On the other hand, we can use the slow route. It’s hard, but it works.  This is where we reason things out. (We have to be careful, because being hard, we can depend on it inappropriately.) We can use cognitive support, and complementary skills, but we can document the situation, explore alternatives, trial solutions, and reason our way to good decisions.

And we should! Frankly, I’d rather have in office a policy wonk building coalitions of expertise than a solitary ‘profile’ claiming solutions across the board. I want evidence-based approaches, not simplistic and wrong answers to complex problems!

So, we can be formal logical reasoning beings. Under the right circumstances, with the right support. We should automate what we can so we build the necessary expertise, and provide the conditions for good decisions. That can sometimes be fast, and sometimes be slow, but better to be right than to be expedient. Not perfect, of course, but I’m suggesting we err on the side of likelihood.

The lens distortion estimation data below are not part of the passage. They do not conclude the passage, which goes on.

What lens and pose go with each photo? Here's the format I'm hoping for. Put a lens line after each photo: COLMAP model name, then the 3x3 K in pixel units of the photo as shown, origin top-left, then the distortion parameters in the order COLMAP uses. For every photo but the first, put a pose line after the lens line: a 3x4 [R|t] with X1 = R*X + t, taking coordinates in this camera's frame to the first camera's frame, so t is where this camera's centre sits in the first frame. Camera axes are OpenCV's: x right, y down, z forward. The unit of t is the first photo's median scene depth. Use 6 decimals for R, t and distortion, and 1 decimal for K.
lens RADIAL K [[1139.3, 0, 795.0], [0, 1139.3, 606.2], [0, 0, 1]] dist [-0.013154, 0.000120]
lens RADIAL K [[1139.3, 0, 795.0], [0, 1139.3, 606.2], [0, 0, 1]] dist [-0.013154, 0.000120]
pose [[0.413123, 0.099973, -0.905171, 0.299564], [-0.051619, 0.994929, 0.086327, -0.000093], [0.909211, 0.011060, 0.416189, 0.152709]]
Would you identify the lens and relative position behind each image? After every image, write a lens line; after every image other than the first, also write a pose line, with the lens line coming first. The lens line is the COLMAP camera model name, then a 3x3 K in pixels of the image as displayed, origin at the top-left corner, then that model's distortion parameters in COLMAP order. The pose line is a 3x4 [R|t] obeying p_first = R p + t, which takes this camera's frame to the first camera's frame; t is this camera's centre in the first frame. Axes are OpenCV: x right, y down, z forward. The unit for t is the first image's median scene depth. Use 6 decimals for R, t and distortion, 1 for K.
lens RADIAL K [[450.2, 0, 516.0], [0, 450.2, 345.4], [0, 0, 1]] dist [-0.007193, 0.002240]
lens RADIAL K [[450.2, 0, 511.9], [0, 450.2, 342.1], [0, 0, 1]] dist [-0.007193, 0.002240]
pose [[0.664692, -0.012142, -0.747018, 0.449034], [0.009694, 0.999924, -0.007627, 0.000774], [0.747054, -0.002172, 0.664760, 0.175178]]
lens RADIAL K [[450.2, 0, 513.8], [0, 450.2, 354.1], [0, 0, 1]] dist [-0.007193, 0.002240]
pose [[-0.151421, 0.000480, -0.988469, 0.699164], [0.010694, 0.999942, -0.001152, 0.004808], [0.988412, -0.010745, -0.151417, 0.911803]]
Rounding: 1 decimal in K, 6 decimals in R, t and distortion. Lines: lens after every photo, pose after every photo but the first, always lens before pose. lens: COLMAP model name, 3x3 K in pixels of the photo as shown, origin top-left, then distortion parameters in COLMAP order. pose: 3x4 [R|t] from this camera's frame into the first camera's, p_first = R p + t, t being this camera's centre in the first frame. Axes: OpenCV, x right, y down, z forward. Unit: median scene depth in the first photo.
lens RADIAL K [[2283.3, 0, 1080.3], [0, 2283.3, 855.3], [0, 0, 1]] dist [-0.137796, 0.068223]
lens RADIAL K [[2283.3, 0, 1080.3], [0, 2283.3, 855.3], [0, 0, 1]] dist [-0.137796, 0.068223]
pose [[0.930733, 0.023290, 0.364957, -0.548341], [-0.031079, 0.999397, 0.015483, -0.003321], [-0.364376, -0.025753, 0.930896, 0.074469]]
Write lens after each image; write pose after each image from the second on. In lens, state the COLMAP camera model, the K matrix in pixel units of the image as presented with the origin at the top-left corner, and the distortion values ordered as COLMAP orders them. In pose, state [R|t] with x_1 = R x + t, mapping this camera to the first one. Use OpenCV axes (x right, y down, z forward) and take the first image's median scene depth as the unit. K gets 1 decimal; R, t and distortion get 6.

That’s my view, at any rate. We can be logical, and that’s a matter of design. We should evaluate and optimize situations so we get the best decisions. That recognizes when training is helpful, when performance support can be used, and when we should support good innovation (problem-solving, research, design, etc). So let’s take a healthy informed look at how we make decisions, and increase the likelihood of good ones. That’s my decision, at any rate. What’s yours?